* _Activity 1_
According to the carbon tax page, what is the biggest obstacle to clean energy?
* _Activity 2_
Write a continuation of the carbon tax page that begins after its last sentence.

* _Text block_
"""

Why taxes on carbon pollution are essential, what’s happening now, and how you can help

[P.S. See our special Climate March essay, Blueprint for Saving the World, on Salon.com!]


McDermott economy-wide charge eliminates 6x as much CO2 in 2030 as EPA power plant rule.

McDermott economy-wide charge eliminates 6x as much CO2 in 2030 as EPA power plant rule.

Earth’s climate is changing in costly and painful ways. Yet the transition from climate-damaging fossil fuels to energy efficiency renewable sunlight and wind energy is slow and halting. The biggest obstacle to clean energy is that the market prices of coal, oil and gas don’t include the true costs of carbon pollution. A robust and briskly rising U.S. carbon tax will transform energy investment and consumption and sharply reduce the carbon emissions that are driving global warming.

  • A carbon tax is an “upstream” tax on the carbon content of fossil fuels (coal, oil and natural gas) and biofuels.
  • A carbon tax is the most efficient means to instill crucial price signals that spur carbon-reducing investment. View our spreadsheet to see how fast emissions will fall at different tax levels.
  • A carbon tax will raise fossil fuel prices — that’s the point. The impact on households can be softened through “dividends” (revenue distributions) and/or reducing other taxes that discourage hiring and investing (“tax-shifting or swapping”).
  • Carbon taxing is an antidote to rigged energy pricing that helps fossil fuels destabilize earth’s climate. Unlike cap-and-trade, carbon taxes don’t create complex and easily-gamed “carbon markets” with allowances, trading and offsets.

Latest from the Blog:

New Senate Bill Would Build “Polluter Pays” Principle into Climate Action

November 19, 2014 by Charles Komanoff Comments (3)

(co-authored with CTC senior policy analyst James Handley)

Sheldon Whitehouse gained renown last year for his series of weekly “Time To Wake Up” speeches on the Senate floor addressing the climate crisis. Today, the Democratic Senator from Rhode Island took his climate leadership further as he introduced a comprehensive bill intended to end free dumping of climate pollution into the atmosphere. (Click here for video of the senator’s 80th speech, introducing his bill.)

"""

* _Data under study_
"""

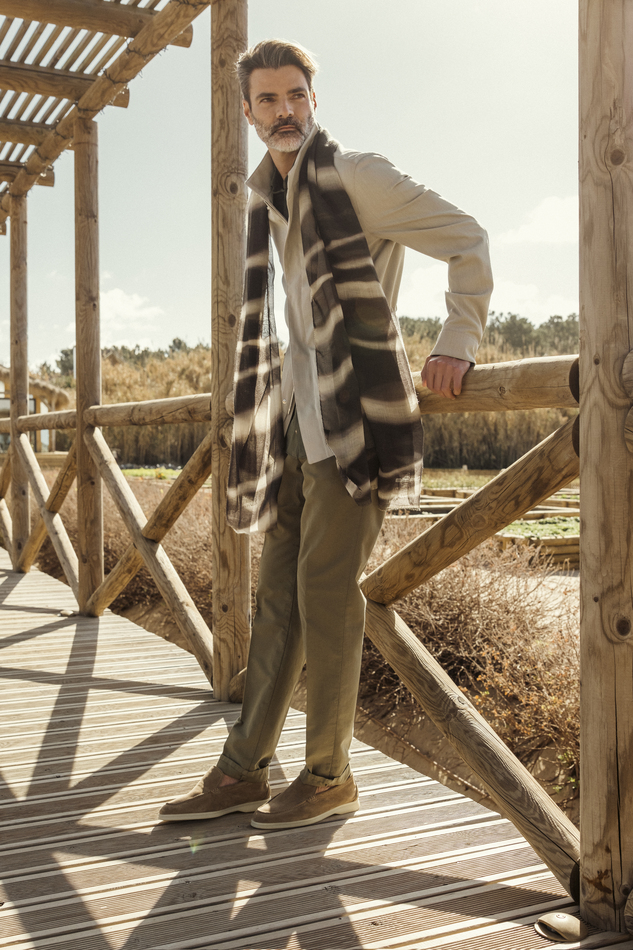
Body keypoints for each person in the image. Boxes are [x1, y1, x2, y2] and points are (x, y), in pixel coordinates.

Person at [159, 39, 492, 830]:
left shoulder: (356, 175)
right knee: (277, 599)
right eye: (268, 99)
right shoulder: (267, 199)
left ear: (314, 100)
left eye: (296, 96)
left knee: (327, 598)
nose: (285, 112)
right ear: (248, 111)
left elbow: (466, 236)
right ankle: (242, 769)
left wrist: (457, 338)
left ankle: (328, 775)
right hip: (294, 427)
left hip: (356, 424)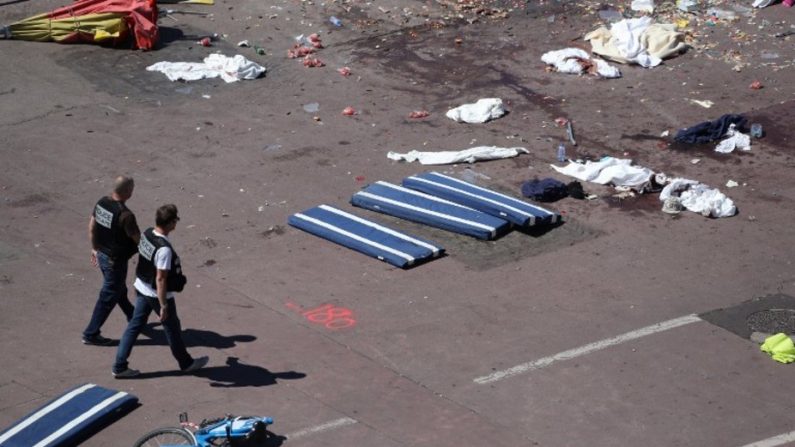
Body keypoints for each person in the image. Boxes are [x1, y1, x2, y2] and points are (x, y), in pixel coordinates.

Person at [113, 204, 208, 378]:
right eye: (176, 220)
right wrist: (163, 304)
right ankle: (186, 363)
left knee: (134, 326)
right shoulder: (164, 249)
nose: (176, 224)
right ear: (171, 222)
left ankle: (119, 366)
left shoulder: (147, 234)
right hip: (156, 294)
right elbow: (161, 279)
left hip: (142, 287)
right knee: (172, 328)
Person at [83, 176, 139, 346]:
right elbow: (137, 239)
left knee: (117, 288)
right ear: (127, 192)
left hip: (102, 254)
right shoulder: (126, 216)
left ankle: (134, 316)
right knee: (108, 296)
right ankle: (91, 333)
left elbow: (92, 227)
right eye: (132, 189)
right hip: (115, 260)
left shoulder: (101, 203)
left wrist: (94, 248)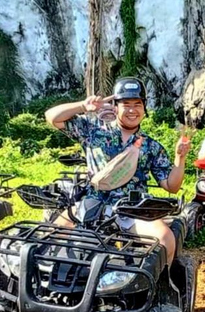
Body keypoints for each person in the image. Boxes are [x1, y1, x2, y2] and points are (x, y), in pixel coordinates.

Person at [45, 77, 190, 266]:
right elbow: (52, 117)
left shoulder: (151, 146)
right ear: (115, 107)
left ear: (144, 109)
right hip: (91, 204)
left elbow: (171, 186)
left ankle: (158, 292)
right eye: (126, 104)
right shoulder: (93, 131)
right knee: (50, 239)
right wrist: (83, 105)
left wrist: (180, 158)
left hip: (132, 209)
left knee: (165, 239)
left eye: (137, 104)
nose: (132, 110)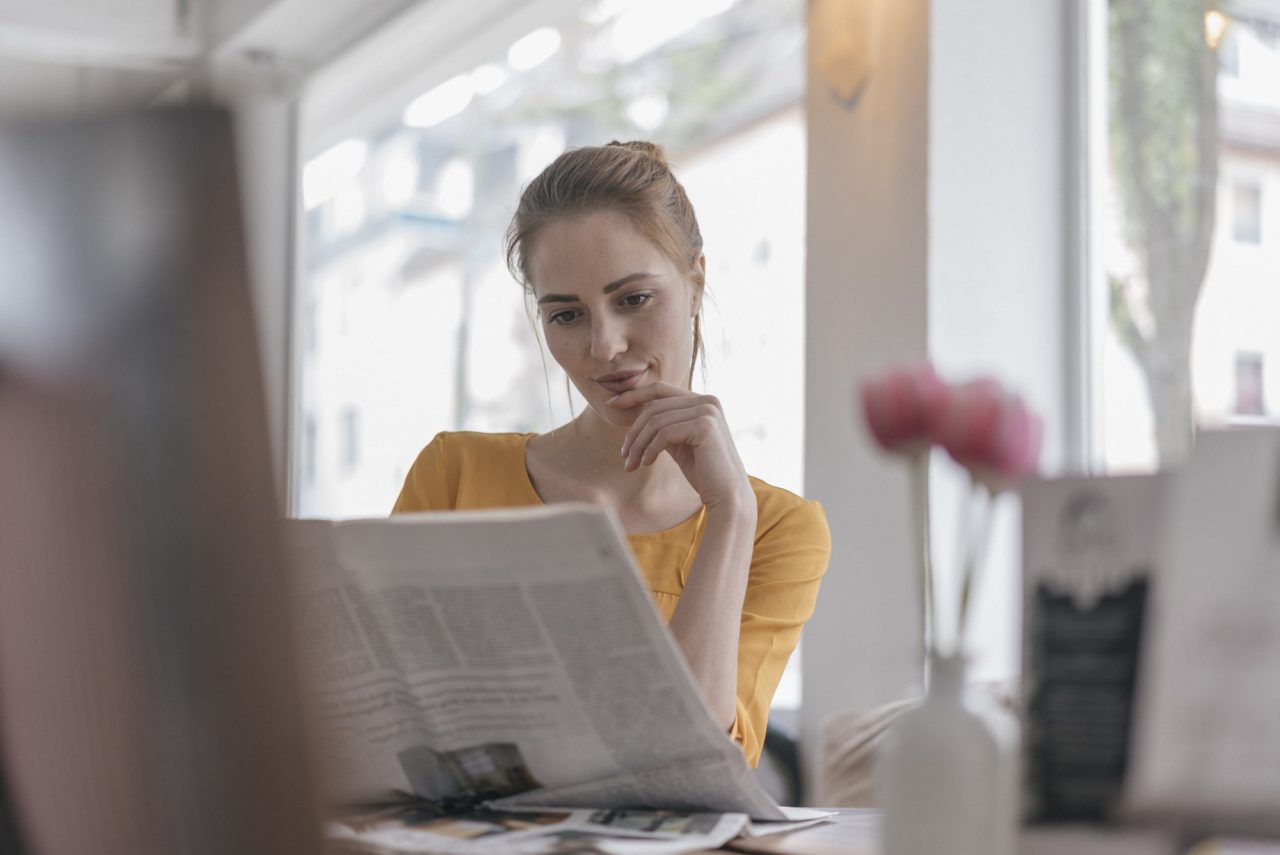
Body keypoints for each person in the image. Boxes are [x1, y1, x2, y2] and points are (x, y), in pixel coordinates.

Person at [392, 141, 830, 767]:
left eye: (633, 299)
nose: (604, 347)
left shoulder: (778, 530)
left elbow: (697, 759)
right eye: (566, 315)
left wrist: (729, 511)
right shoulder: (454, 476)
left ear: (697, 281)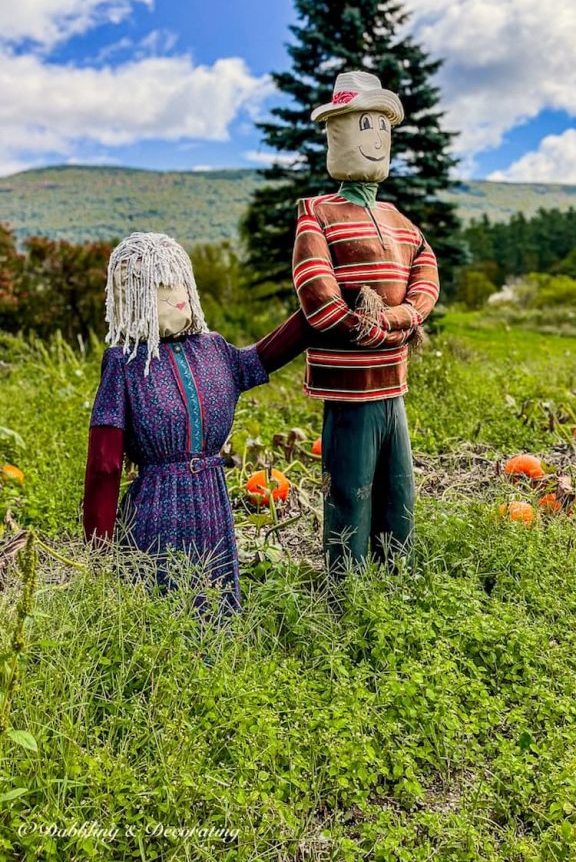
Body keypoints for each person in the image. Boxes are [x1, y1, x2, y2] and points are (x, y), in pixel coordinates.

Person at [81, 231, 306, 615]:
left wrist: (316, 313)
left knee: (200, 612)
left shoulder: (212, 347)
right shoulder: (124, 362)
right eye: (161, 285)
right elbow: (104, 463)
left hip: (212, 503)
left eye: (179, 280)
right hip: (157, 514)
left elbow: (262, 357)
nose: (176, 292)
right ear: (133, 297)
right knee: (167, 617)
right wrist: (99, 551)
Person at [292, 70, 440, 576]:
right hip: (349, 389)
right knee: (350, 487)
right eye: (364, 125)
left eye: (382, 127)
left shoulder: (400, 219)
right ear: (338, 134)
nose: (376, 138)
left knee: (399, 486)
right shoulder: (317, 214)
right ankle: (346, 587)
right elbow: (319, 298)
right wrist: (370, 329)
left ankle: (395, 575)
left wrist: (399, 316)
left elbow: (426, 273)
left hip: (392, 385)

"""
"""

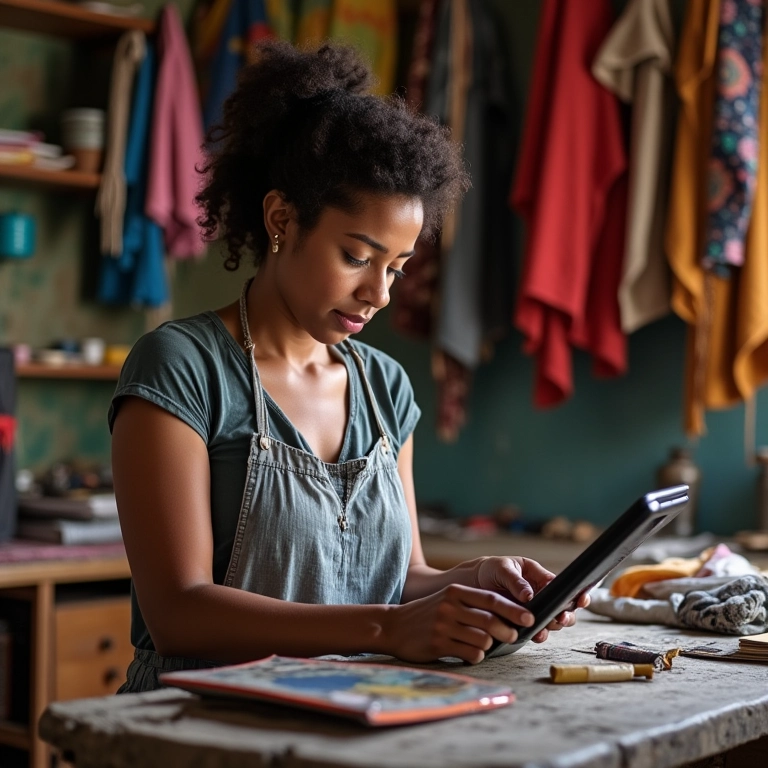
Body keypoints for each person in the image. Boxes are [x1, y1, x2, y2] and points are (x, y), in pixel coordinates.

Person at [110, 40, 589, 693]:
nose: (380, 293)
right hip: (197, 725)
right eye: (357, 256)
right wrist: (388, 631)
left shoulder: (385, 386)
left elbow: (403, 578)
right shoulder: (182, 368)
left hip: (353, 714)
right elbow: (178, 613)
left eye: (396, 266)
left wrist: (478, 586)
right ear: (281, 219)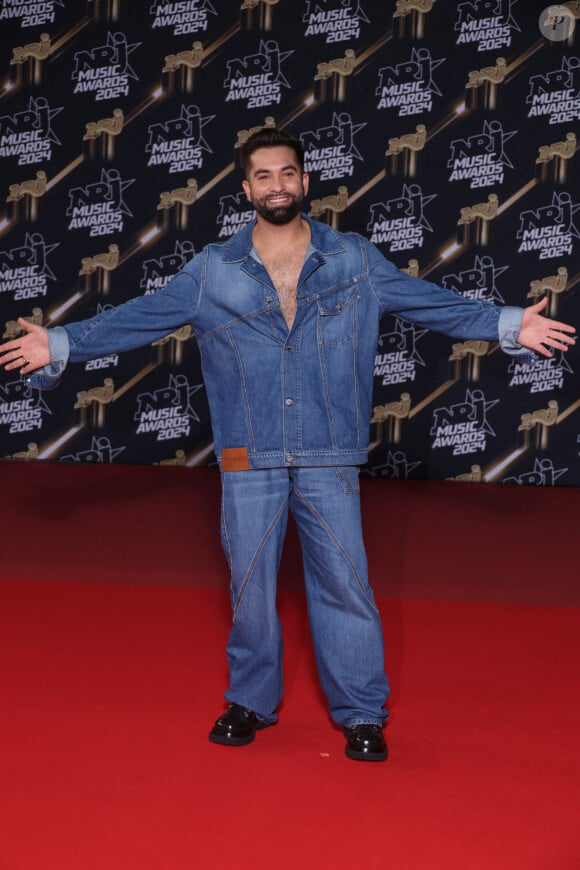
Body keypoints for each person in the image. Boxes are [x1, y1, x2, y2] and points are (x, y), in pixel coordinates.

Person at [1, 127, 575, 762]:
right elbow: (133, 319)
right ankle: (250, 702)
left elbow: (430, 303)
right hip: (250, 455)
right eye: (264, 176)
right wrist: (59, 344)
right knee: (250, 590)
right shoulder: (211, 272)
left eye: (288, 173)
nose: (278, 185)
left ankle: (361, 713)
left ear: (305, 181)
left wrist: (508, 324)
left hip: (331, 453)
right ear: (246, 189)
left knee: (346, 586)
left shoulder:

"""
"""

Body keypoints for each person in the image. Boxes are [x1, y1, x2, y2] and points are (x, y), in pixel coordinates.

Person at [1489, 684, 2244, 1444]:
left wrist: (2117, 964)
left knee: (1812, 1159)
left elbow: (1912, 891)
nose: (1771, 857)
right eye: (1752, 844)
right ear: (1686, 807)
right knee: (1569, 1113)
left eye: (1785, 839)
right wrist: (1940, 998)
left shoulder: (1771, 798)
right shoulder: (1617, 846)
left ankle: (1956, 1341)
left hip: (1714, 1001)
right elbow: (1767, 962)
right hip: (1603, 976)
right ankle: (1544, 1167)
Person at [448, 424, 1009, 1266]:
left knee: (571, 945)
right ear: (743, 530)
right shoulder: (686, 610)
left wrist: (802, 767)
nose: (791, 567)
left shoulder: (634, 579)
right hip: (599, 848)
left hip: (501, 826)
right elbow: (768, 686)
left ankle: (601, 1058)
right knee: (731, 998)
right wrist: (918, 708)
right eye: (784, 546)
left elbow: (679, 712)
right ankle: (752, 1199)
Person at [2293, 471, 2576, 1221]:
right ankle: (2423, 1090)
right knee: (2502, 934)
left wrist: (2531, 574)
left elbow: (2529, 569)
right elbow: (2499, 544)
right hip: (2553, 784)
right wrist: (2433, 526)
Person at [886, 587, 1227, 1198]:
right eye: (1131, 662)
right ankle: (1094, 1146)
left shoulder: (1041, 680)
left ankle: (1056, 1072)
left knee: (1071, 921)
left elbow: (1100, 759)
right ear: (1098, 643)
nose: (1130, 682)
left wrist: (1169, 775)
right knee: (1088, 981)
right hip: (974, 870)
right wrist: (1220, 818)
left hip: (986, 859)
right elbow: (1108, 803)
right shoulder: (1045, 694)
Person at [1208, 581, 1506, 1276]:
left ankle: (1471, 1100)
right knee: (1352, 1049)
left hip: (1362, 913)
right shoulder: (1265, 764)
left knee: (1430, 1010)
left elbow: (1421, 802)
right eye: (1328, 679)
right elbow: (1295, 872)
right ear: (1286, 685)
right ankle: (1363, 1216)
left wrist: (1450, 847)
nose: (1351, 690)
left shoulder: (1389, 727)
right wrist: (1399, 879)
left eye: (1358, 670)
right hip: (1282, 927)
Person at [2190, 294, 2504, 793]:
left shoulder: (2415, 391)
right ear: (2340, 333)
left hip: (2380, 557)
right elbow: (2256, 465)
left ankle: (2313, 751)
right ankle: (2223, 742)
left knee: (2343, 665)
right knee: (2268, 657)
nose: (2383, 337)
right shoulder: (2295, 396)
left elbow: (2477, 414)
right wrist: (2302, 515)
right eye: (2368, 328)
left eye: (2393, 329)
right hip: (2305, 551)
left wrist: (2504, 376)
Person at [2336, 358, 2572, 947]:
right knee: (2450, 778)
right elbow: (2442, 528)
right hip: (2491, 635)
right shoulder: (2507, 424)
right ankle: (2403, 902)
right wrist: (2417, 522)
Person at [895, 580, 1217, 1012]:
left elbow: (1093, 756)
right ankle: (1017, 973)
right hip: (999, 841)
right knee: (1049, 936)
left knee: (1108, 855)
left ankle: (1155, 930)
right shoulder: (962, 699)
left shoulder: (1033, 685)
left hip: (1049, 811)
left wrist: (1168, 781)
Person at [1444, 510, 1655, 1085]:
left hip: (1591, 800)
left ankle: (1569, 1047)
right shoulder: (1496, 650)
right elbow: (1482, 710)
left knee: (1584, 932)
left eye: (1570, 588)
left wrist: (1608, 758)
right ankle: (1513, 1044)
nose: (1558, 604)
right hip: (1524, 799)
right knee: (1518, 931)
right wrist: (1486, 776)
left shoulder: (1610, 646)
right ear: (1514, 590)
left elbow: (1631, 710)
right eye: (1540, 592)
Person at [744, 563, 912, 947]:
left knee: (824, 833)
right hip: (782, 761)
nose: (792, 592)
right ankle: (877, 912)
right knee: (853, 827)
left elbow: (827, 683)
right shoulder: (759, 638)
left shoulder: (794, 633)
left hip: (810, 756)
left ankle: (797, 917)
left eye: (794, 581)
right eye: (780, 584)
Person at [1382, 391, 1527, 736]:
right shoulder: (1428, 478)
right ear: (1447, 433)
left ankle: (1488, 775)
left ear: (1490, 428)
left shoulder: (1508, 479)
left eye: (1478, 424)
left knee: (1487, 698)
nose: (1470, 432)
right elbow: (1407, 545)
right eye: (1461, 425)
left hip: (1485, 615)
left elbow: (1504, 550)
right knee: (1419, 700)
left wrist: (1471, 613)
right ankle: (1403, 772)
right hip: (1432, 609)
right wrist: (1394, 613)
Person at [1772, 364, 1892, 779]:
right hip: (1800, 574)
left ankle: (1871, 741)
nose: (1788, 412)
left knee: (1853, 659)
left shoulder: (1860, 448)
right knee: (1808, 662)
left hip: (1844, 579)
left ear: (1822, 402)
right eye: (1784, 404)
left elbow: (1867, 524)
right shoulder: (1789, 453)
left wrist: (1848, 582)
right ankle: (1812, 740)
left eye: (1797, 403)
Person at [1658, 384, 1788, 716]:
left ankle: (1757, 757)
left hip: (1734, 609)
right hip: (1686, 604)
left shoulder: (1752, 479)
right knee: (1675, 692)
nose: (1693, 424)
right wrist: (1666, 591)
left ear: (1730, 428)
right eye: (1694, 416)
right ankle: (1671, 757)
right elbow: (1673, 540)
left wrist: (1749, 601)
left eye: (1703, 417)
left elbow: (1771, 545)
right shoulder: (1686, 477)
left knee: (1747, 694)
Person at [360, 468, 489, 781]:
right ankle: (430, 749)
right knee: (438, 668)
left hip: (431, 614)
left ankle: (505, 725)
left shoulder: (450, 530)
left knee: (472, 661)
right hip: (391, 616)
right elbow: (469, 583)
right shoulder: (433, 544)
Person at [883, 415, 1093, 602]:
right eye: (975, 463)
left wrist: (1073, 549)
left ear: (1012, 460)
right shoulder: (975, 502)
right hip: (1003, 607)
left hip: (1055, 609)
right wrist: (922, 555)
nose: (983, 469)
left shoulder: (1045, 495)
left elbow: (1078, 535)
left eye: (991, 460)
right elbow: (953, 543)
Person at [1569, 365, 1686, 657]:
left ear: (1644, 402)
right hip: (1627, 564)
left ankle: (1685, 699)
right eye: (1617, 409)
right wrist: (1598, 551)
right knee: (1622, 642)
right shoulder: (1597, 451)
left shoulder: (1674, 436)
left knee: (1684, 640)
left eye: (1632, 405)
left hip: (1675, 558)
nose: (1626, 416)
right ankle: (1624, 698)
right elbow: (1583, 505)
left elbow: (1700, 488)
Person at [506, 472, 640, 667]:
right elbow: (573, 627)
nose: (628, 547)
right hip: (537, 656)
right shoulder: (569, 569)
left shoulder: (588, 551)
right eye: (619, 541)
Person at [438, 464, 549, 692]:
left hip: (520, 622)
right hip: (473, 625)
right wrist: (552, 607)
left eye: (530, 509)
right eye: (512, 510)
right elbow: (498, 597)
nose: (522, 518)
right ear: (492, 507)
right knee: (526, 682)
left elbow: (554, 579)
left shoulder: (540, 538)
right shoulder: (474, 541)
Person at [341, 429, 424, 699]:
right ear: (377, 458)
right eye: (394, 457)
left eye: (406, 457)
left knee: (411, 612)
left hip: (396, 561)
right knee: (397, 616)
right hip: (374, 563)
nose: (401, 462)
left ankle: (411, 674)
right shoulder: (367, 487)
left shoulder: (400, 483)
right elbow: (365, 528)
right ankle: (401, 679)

"""

* _Exercise answer 1_
The market prices of coal, oil and gas don't include the true costs of carbon pollution.

* _Exercise answer 2_
Whitehouse calls his 30-page measure, which is co-sponsored by Democratic Senator Brian Schatz of Hawaii, the “American Opportunity Carbon Fee Act.” It builds squarely on the growing consensus that clean energy will rapidly and fully displace fossil fuels only when polluters are made to pay for causing climate damage. AOCFA would impose fees on both CO2 and non-CO2 greenhouse gases including fugitive methane from shale gas wells and coal mines. AOCFA also includes a border tax adjustment to impose equivalent climate pollution fees on imported goods from nations that have not enacted their own climate pollution fees. (Click here for background on border tax adjustments.)

AOCFA pegs its pollution fee to U.S. EPA’s estimate of the “social cost of carbon.” The fee would start at EPA’s current estimate of that cost, now $42 for each ton of carbon dioxide, and would rise by 2% annually in real terms. Emissions of methane and other greenhouse gases would be charged in proportion to their estimated per-unit global warming impacts relative to carbon dioxide.

The Senator’s office estimates that AOCFA would raise $2 billion in revenue in its first ten years, money that would fund an “American Opportunity Trust Fund” to be returned to the American people in as many as nine different ways including tax cuts, dividends, infrastructure investments and debt relief. E&E News reporter Jean Chemnick wrote today that the bill “leaves open the question of how those revenues would be spent as an invitation for would-be Republican collaborators to negotiate.”

Sen. Whitehouse’s decision to link his bill’s climate pollution fees to the social cost of carbon could be problematic, however. Published estimates of the social cost of carbon vary from as little as $10 per equivalent ton of CO2 to over $300, depending on what is counted as climate damage, what discount rate is assumed to convert future losses to present terms, and how heavily if at all catastrophic risk scenarios are factored in. And while hitching the pollution fee to the EPA social-cost estimate may resonate with some stakeholders, it could limit the level of the carbon tax and, thus, its ability to drive down U.S. emissions rapidly enough, let alone global emissions.

After a rapid drop due to the bill's aggressive starting price, emissions would stabilize instead of declining further, on account of the low price trajectory.

After a rapid drop due to the bill’s aggressive starting price, emissions would stabilize instead of declining further, on account of the low price trajectory.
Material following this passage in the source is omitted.